Il ne s'agit pas de lister tous les conseils d'élaboration d'un questionnaire (structure, lisibilité, simplicité, etc). Je vais surtout rappeler l'impact de certains facteurs sur les réponses. En effet si cette technique d'enquête a pour but d'explorer des opinions, des attitudes ou des représentations sociales, il est important qu'elle interfère le moins possible avec l'objet étudié.

La technique même du questionnaire peut influencer l'objet d'étude ne serait-ce que parce qu'il s'agit d'un filtre pré-construit. Il a cependant l'avantage de pouvoir plus aisément subir un traitement statistique par la suite que les autres techniques (entretiens, observation directe, analyse bibliographique) lesquelles par contre le complètent sur d'autres points. Des biais peuvent intervenir, liés à la structure du questionnaire ou bien à la formulation des questions. Enfin, il y a l'influence de l'enquêteur.

Structure du questionnaire

Forme des questions

Il y a 3 catégories de questions :

- ouvertes (Selon vous, comment peut-on remédier à l'échec scolaire ? )

- fermées (Possédez-vous un ordinateur ? oui / non)

- à éventail de réponses (il peut s'agir de classer, faire un choix, ou bien se positionner sur une échelle d'attitude)

Le choix d'une forme peut plus ou moins déterminer la finesse avec laquelle on récoltera des données. Il s'agit là aussi de bien réfléchir à leur pertinence, à savoir le lien entre l'objet d'étude et les hypothèses à tester. Une pré-enquête a de préférence été effectuée.

Types d'objectifs

Les questions peuvent être des questions de faits ou d'opinion.

Les questions de faits semblent à première vue plus objectives (Dans combien de langues étrangères pouvez-vous tenir une conversation courante ?) que les questions d'opinions.

Pourtant là encore, le phénomène bien connu de désirabilité sociale peut intervenir. Il s'agit de la tendance qu'ont les gens à se présenter selon lezur meilleur jour, à plutôt mettre en avant leurs qualités, les aspects positifs de leur personne, et à minimiser les aspects négatifs.
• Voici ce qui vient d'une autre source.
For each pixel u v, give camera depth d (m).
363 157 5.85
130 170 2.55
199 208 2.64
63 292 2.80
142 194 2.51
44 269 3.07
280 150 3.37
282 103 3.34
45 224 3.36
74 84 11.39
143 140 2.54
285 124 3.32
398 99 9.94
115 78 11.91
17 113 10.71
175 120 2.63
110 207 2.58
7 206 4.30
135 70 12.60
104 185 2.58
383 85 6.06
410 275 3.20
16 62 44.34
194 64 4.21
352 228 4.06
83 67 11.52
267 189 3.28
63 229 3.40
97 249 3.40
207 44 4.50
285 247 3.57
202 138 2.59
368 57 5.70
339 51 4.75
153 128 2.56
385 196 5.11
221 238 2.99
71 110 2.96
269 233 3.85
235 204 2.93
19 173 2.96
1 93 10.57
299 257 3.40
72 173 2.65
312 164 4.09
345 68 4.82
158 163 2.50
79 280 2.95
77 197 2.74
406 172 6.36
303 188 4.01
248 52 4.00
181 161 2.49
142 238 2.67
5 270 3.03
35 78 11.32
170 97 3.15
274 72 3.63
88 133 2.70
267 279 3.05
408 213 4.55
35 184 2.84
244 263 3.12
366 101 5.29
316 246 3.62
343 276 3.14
Ou du moins par rapport à l'idée qu'ils se font de ce qu'attendent les gens.

Il est bien connu qu'en "société" on fait attention à ce que l'on dit, on est "politiquement correct". En phase de séduction, par ex., on se tient bien, on est prévenant, courtois, on ne parle que de ses meilleures expériences etc. Et 3 mois après, on pète au lit.

Donc, même les questions de fait peuvent être biaisées, notamment lorsqu'elles portent sur des sujets "tabous".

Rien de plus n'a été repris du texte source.